We have always taken the protection of our investors very seriously, and we want to ensure that the buyers of any shares on the Secondary Market are given the same standard of care. That is why, for the beta launch, only those current shareholders in the business who all have access to the same information can buy shares.

While this is a difficult problem to overcome, we do believe it is solvable and we are working on a number of potential ideas. But we do not think that it is in the interests of anyone to rush this without getting the feedback from our customers, and ensuring that any solution that we come up with works for them. And for now, we are seeing heavy demand from shareholders to buy and sell shares from each other, and the Secondary Market will allow this to happen in a very efficient way.

What if you are interested in investing in a business that you are not currently a shareholder in?

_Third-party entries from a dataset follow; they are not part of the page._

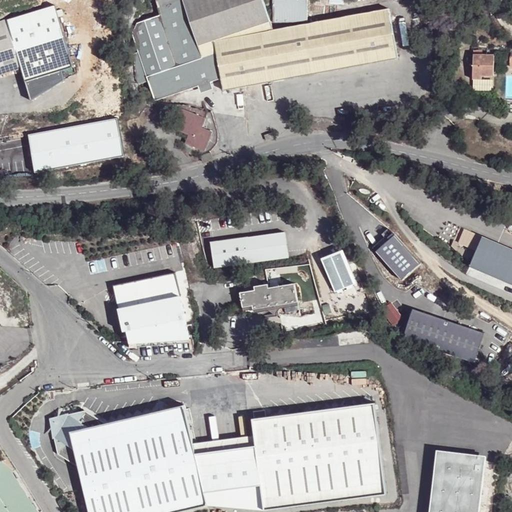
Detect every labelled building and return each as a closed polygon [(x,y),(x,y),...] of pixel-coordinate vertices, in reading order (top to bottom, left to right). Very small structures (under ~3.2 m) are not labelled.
[(155,0),(163,22),(140,30),(135,40),(140,56),(134,57),(134,82),(138,84),(139,85),(148,81),(153,100),(222,79),(223,90),(398,58),(389,9),(274,30),(263,0),(155,0)] [(307,0),(272,0),(273,22),(308,22),(307,0)] [(0,28),(0,75),(23,69),(33,101),(68,85),(65,75),(77,71),(57,10),(0,28)] [(481,79),(482,75),(493,78),(495,55),(473,54),(473,80),(481,79)] [(183,108),(173,127),(189,135),(186,143),(206,151),(213,132),(203,128),(207,118),(183,108)] [(117,118),(28,135),(35,174),(125,157),(117,118)] [(271,132),(265,135),(267,141),(274,138),(271,132)] [(211,152),(200,155),(202,160),(213,157),(211,152)] [(287,230),(212,241),(216,266),(290,255),(287,230)] [(394,236),(375,254),(402,281),(421,263),(394,236)] [(511,250),(482,237),(469,267),(511,286),(511,250)] [(467,261),(471,253),(456,247),(458,243),(453,241),(448,252),(467,261)] [(342,249),(321,258),(335,292),(356,283),(342,249)] [(177,271),(114,285),(125,339),(129,338),(134,361),(193,355),(177,271)] [(242,290),(245,305),(255,304),(255,308),(300,300),(297,281),(271,286),(270,282),(256,284),(257,288),(242,290)] [(485,335),(413,309),(401,341),(473,367),(485,335)] [(257,445),(197,453),(207,492),(263,485),(266,510),(388,495),(376,403),(267,416),(266,410),(255,411),(256,418),(254,418),(256,435),(257,445)] [(80,468),(91,511),(180,511),(209,505),(186,404),(108,423),(87,409),(70,413),(54,436),(58,455),(80,468)] [(256,435),(195,443),(197,453),(257,445),(256,435)] [(480,511),(486,461),(442,455),(434,511),(480,511)] [(0,459),(0,511),(10,511),(0,496),(0,480),(13,473),(16,471),(0,459)] [(42,511),(16,471),(13,473),(0,480),(0,496),(10,511),(42,511)]
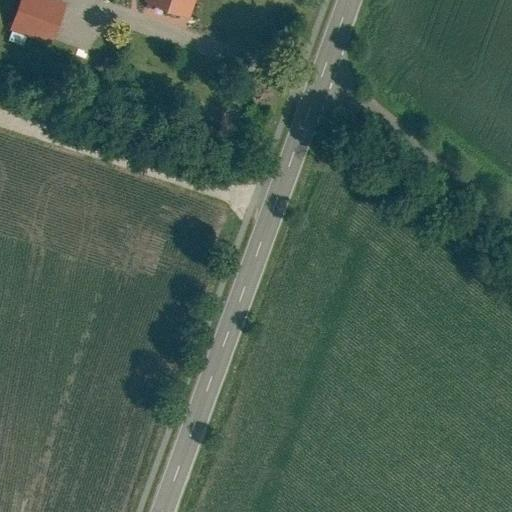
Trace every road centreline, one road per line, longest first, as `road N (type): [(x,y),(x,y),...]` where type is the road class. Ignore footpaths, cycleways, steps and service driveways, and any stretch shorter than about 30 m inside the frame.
road 1 (tertiary): [(321,71),(161,511)]
road 2 (unclassified): [(321,71),(511,223)]
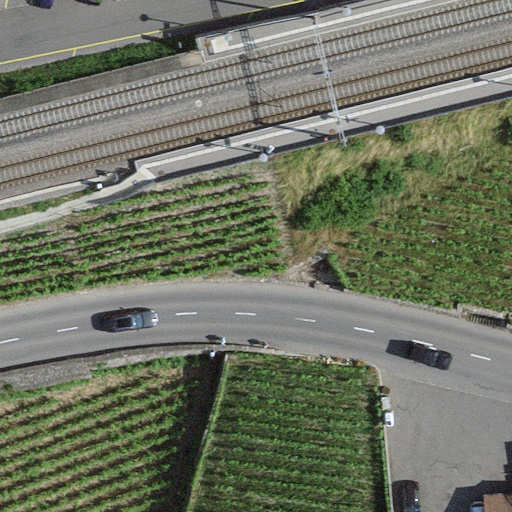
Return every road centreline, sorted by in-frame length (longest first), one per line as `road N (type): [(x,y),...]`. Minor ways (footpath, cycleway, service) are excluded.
road 1 (tertiary): [(511,366),(292,318),(213,312),(0,344)]
road 2 (residential): [(0,43),(201,0)]
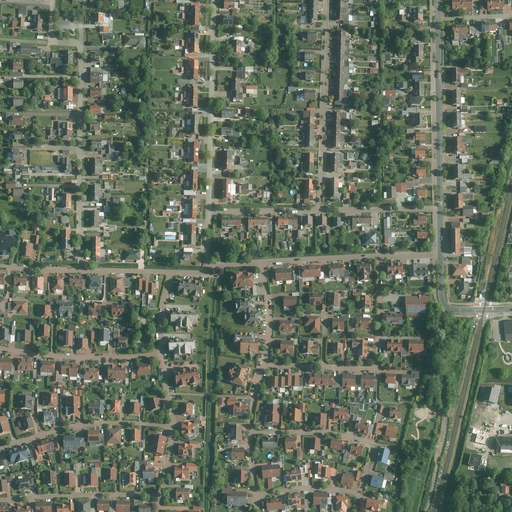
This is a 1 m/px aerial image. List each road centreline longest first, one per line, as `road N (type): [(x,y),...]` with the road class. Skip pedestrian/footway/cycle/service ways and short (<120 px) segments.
road 1 (residential): [(53,0),(50,41),(80,42),(78,271)]
road 2 (residential): [(265,365),(377,370),(379,257)]
road 3 (residential): [(209,212),(213,0)]
road 4 (residential): [(319,210),(328,0)]
road 5 (residential): [(437,18),(440,208)]
road 6 (residential): [(360,494),(374,443),(315,432),(250,433)]
road 7 (residential): [(0,446),(87,424),(172,427)]
road 8 (residential): [(0,500),(161,495)]
road 9 (residential): [(0,348),(87,358),(160,355)]
road 10 (residential): [(440,208),(319,210)]
road 11 (residential): [(440,254),(444,305),(511,309)]
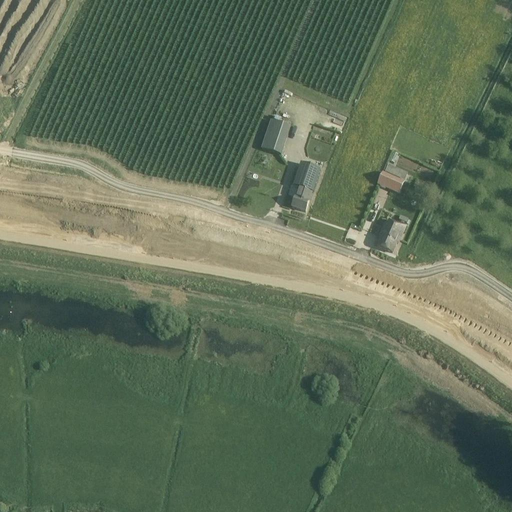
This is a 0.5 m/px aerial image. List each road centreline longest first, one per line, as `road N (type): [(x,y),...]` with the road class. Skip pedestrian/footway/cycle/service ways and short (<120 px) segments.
road 1 (unclassified): [(511,384),(449,340),(361,298),(0,235)]
road 2 (track): [(511,416),(406,345),(367,329),(58,270)]
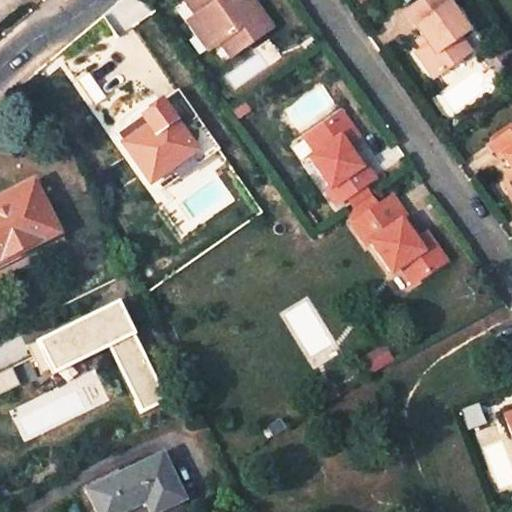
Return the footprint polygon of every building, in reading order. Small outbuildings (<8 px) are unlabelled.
[(183,0),(198,20),(218,49),(222,47),(233,61),(274,31),(264,18),(257,22),(240,0),(183,0)] [(264,18),(250,0),(240,0),(257,22),(264,18)] [(408,40),(426,66),(424,67),(435,82),(472,54),(462,40),(458,42),(449,30),(445,24),(453,19),(457,16),(445,0),(431,0),(404,19),(415,34),(408,40)] [(449,30),(457,25),(453,19),(445,24),(449,30)] [(192,24),(212,53),(218,49),(198,20),(192,24)] [(195,153),(160,104),(140,118),(142,120),(117,138),(149,185),(195,153)] [(350,157),(344,150),(350,145),(356,141),(339,118),(304,143),(314,158),(309,163),(329,191),(325,194),(336,208),(346,201),(353,211),(370,198),(363,189),(373,181),(363,167),(358,171),(350,157)] [(511,174),(511,173),(511,184),(511,185),(505,189),(511,198),(511,131),(489,148),(499,162),(502,161),(511,174)] [(344,150),(350,157),(355,153),(350,145),(344,150)] [(31,184),(0,199),(0,259),(55,233),(31,184)] [(371,245),(393,276),(401,270),(413,288),(445,265),(426,236),(419,241),(415,244),(408,235),(401,225),(405,222),(391,200),(378,209),(370,198),(353,211),(360,222),(354,226),(368,248),(371,245)] [(408,235),(415,244),(419,241),(412,232),(408,235)] [(164,401),(114,300),(32,341),(50,377),(108,348),(140,413),(164,401)] [(386,352),(364,366),(369,374),(391,360),(386,352)] [(0,372),(0,393),(18,384),(10,368),(0,372)] [(163,454),(88,491),(98,511),(122,511),(147,501),(152,511),(156,511),(184,498),(163,454)]
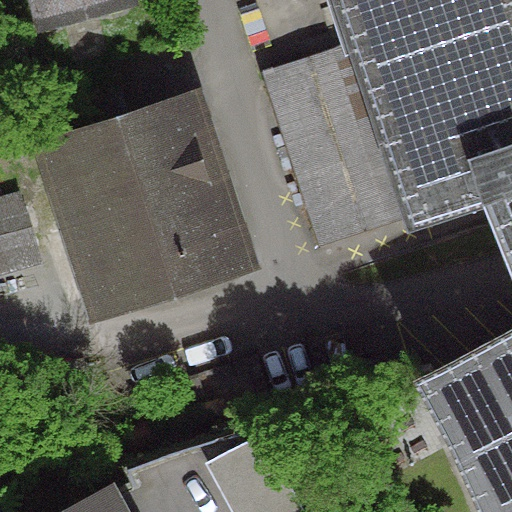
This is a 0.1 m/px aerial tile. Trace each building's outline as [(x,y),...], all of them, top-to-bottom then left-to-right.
[(115,0),(36,0),(42,21),(116,0),(115,0)] [(335,0),(352,53),(258,83),(312,248),(406,217),(406,219),(511,182),(511,2),(511,0),(335,0)] [(61,138),(115,308),(220,275),(166,105),(61,138)] [(0,260),(28,253),(14,204),(0,208),(0,260)] [(511,511),(511,333),(417,383),(449,444),(481,511),(511,511)] [(204,463),(231,511),(297,511),(255,435),(204,463)] [(114,511),(103,489),(58,511),(114,511)]
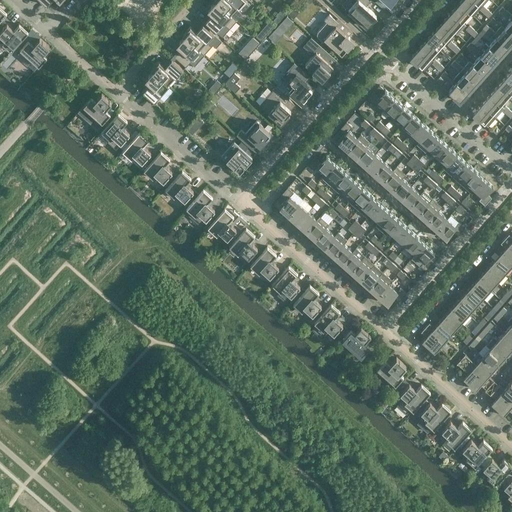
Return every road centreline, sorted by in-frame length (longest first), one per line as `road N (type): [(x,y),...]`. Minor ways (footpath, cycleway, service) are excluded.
road 1 (residential): [(195,0),(114,89),(238,201)]
road 2 (residential): [(419,0),(238,201)]
road 3 (residential): [(251,211),(388,57)]
road 4 (residential): [(511,190),(384,331)]
road 5 (residential): [(251,211),(384,331)]
road 6 (residential): [(397,342),(511,214)]
road 7 (residential): [(511,172),(388,57)]
road 8 (residential): [(397,342),(511,444)]
road 9 (unknown): [(0,428),(96,511)]
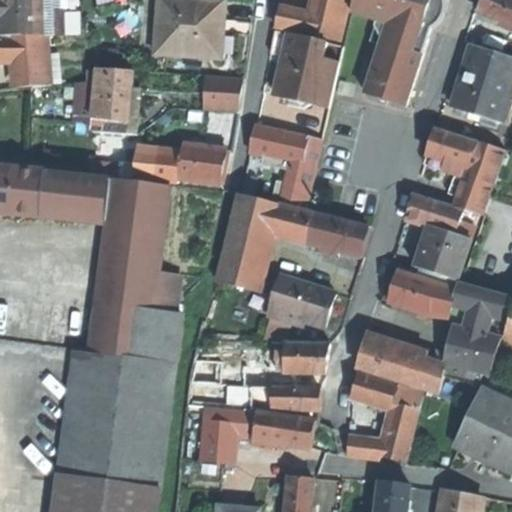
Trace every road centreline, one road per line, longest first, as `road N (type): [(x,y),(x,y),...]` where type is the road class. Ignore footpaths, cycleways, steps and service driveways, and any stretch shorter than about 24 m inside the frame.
road 1 (residential): [(464,0),(346,358),(341,465)]
road 2 (residential): [(269,0),(233,175)]
road 3 (residential): [(511,493),(341,465)]
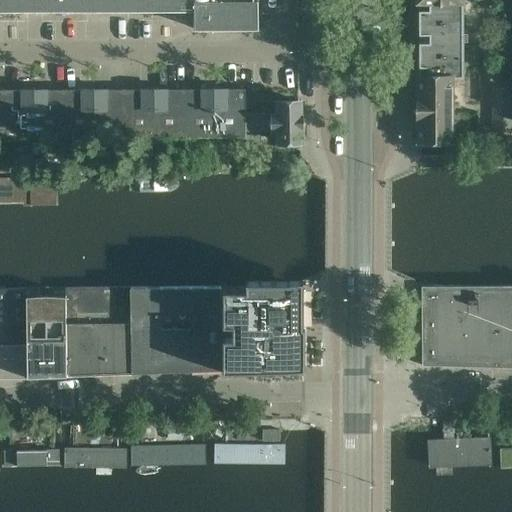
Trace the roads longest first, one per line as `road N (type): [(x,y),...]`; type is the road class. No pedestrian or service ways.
road 1 (tertiary): [(360,393),(364,0)]
road 2 (residential): [(0,397),(360,393)]
road 3 (residential): [(277,51),(0,54)]
road 4 (residential): [(360,393),(511,392)]
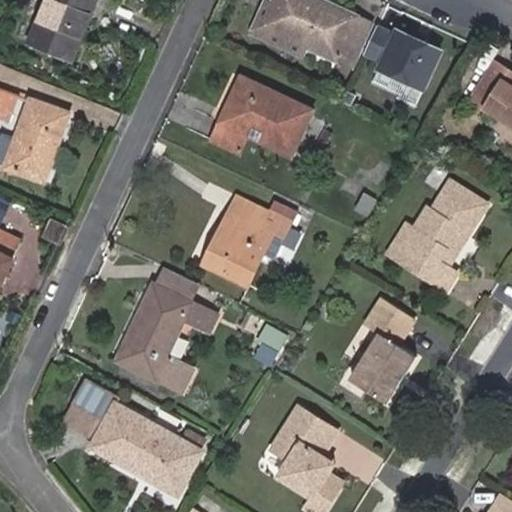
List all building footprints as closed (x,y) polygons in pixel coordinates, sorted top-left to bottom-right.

If an investor is not currently a shareholder in a company, they can register their interest in the relevant share lot on the Secondary Market but they won’t be able to buy it yet. We understand how important it is that any investor can purchase shares on the market, and we will be looking at ways to open up the market to all investors in the near future.

Next we’ll cover:

  • What is a fair market price and why is there no bidding yet?
  • Why does the Seedrs nominee structure make it easy for the market to work?

Please note that investing involves risks, including loss of capital, liquidity, lack of dividends and dilution, and should be done only as part of a diversified portfolio. Not all shares will be eligible for the Secondary Market and, even if they are, the ability to buy and sell shares will depend on demand. Investors should not assume that an early exit will be available just because a secondary market exists.

Thomas Davies

Thomas Davies

I'm the Chief Investment Officer for Seedrs.

  • You have to take your hat off to Seedrs – always so considered in everything they do.

  • ian greenwood

    I suspect this article will be unwelcome information for the likes of Property Partner. Talk about egg on their faces!